In 2013, I wrote a breakthrough article on the nascent examples of computers beginning to generate ideas in a way similar to human creativity. Over the passing years, this ability has grown by leaps and bounds. Here I revisit the article with all-new evidence showing how close we are to artificial creativity.
One of the favorite stories in Science Fiction is of a future where robots are so advanced that they have taken on human characteristics and act as advanced servants. Boston Dynamics currently make the most advanced robot displaying this, able to move freely and interact in many ways with people. But even SciFi have difficulty imagining a world where robots can come up with their own ideas. This world is closer than you may think.
In the not too far future machines and robots will not only become more advanced, they will also begin to exhibit aspects of Creativity, and may soon exceed people in the ability to produce simple creative outputs. However, while I believe robots will be able to imitate a human’s ability for crafting creative work, I don’t believe this is the same as true creativity.
Skeptical? Let’s me outline the technological advances which will lead to the breakthroughs, and then see my predictions of jobs robots will soon steal from creative people:
1. Elementary, my dear Watson (modelling the human mind)

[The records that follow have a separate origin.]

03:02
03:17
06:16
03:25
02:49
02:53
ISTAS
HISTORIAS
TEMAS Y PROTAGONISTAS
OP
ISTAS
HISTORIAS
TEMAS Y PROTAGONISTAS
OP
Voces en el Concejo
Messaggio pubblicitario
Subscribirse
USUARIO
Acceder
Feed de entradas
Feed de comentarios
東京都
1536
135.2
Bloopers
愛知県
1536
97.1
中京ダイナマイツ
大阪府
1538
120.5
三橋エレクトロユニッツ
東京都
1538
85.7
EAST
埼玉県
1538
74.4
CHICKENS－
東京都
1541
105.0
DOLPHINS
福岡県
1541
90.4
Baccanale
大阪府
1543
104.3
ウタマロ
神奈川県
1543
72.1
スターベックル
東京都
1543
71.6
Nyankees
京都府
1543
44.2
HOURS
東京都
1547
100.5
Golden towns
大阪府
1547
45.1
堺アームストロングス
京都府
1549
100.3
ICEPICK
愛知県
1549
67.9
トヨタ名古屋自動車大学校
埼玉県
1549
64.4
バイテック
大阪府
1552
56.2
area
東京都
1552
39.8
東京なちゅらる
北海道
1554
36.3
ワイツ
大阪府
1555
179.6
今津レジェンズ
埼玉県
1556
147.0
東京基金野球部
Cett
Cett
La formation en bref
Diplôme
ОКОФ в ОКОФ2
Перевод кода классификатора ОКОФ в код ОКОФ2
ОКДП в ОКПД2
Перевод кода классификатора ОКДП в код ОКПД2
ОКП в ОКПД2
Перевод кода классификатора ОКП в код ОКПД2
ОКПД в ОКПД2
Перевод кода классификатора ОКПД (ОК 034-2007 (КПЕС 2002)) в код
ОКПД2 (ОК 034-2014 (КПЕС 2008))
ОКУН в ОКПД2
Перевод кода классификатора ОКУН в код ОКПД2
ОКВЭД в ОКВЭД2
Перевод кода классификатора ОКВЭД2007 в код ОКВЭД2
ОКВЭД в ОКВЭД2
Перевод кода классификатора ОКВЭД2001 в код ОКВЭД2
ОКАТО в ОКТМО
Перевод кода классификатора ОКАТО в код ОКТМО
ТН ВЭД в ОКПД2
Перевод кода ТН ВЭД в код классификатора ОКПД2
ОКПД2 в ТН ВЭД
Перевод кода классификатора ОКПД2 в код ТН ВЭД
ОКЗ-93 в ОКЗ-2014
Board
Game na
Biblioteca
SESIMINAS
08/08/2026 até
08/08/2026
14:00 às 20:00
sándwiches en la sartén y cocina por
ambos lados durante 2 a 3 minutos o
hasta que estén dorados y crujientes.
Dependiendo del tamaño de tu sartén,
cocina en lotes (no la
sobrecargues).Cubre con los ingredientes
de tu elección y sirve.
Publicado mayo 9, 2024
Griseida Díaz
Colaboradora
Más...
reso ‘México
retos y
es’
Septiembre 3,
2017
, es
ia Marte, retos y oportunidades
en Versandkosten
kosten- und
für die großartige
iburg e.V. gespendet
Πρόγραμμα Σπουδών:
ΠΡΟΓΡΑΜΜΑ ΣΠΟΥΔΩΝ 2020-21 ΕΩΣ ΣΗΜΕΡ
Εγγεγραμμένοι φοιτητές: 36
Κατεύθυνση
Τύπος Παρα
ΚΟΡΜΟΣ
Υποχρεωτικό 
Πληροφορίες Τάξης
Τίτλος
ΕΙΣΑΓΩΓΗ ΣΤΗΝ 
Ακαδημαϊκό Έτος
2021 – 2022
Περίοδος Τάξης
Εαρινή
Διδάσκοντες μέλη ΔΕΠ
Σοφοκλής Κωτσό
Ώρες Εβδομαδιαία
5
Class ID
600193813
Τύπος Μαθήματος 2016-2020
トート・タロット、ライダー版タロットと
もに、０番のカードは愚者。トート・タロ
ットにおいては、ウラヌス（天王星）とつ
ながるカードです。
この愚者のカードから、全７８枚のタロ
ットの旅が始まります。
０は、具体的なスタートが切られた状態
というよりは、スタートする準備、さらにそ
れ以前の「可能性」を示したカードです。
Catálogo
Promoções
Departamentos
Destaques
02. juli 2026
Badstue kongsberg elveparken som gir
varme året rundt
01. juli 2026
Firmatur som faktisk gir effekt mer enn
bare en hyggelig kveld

A lot of advances in robot technology have been about making them more independent (able to move in a new space independently, recognising faces and commands etc). The big upcoming leaps come from research into how machines can emulate the human thought process. In recent years, big data and deep learning algorithms, and the ability to spread processing power across thousands of computers in the cloud, is making this process more and more effective. For example, Skype is now able to translate a video chat between two people speaking different languages, in real time.
The EU has already begun investing €1billion into the modelling of the human brain over the next 10 years, which will likely include experiments into modelling thought processes.
Even before that, IBM created a new type of knowledge supercomputer called Watson, which managed to win the Gameshow ‘Jeopardy’. Unlike previous supercomputers used to search for data faster, Jeopardy questions are often ambiguous and rely on cryptic connotations within them, so Watson needed to analyse queries in a more human-like manner to react, and did so very successfully.